I bike through the Minnehaha Godfrey roundabout all of the time (like 5-6 times a week, probably, some of those during morning rush). The good part is that there is sufficient volume of a people on bikes and walking on the adjacent trails, that drivers usually are paying close attention and many will yield to crossings (where maybe they aren’t even obligated to). With the crossings set back from the roundabout, I’ve generally thought it gives drivers the opportunity to switch their eyes from the left, while entering the circle, to the right, where they are existing. (Or if you’re going the other way, drivers have to deal with the crosswalk before they can start dealing with entering the circle.)

Maybe that’s not the right way to do it (I don’t know), but here at least, it seems to work well.

Four things I just noticed, especially since the author references FHWA design guidelines.

First, 95 feet is below standard for a single-lane urban roundabout (minimum 100ft) and especially for a 2 lane roundabout (which is more likely what would be recommended).
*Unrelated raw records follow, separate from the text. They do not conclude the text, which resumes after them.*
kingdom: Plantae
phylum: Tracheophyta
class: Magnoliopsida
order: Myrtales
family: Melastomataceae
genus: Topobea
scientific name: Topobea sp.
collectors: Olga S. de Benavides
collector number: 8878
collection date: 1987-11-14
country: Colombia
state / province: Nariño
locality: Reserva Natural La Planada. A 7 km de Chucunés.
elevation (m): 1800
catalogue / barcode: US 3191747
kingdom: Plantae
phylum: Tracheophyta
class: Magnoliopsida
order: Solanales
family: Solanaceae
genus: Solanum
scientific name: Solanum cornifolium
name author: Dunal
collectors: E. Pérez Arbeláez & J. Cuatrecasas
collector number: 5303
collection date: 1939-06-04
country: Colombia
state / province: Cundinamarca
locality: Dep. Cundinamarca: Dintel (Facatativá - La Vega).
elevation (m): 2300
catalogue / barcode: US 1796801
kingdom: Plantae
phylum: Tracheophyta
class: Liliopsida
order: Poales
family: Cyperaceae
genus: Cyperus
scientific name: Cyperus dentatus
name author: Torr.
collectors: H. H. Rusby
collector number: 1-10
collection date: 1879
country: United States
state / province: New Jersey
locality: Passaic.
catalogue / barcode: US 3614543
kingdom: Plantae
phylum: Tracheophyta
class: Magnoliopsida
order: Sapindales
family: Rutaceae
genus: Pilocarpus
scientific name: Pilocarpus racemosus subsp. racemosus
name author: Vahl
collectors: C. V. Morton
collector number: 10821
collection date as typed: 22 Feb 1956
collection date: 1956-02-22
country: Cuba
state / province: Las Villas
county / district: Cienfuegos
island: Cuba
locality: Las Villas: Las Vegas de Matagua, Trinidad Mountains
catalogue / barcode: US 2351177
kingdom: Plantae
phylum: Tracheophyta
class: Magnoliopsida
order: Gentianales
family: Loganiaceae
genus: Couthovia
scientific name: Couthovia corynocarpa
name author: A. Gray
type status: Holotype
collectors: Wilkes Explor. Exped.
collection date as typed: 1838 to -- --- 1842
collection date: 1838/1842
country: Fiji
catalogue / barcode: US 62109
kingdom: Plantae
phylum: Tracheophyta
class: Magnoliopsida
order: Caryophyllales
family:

Second, lane width in the roundabout itself operates very differently than typical lane width on a street because of the curvature involved, especially if it’s a multilane roundabout. You typically need 14-16ft per lane, depending on the design vehicle.

Third, because of the Post Office trucks, you would most likely need a truck apron on the inside circle.

Lastly, and perhaps most importantly: roundabouts are NOT signalized. Once you throw a signal into the mix, it adds a whole different level of complexity, one that is better reserved for larger circles. Given the space constraints at Hennepin/1st, you’re no better off with a signalized circle than you are with a traditional 4-way signal.

1. Sean Hayford Oleary

I agree with these critiques. The one thing I’d add is the fact that there is an increasingly common mini-roundabout/compact roundabout style, with center island diameters of 45 to 80 ft.

I do not think that design would be appropriate at this specific intersection — as Adam says, you’d likely need double lane. But I think it would be terrific for many of the medium-to-low volume signals on two-lane streets. Think 46th and Bloomington, 28th Ave and 42nd St, etc.

It might also be a good way to preserve parking fairly close to the intersection. That’s been an issue where volume requires a left turn lane. (See 50th & Xerxes, where the lane configuration moves cars well but really sucks for the small businesses there)

2. Andrew Evans

I was looking around streets in France that I’ve driven for examples of signaled and non-signaled roundabouts. It seems like signals are used when there are more than 2 or 3 roads coming together. We were unfortunate enough one year to come out of the Rue Fontaine de la Ville into this cluster of a controlled roundabout – 2-6 Boulevard de Riquier, 06300 Nice, France. Usually though from what I can remember, they aren’t controlled and are mostly user friendly – although signed horribly, but that’s a French thing.

It’s also worth noting that in French cities it’s still a ton of stop signs/lights. It’s not like they have roundabouts on every intersection.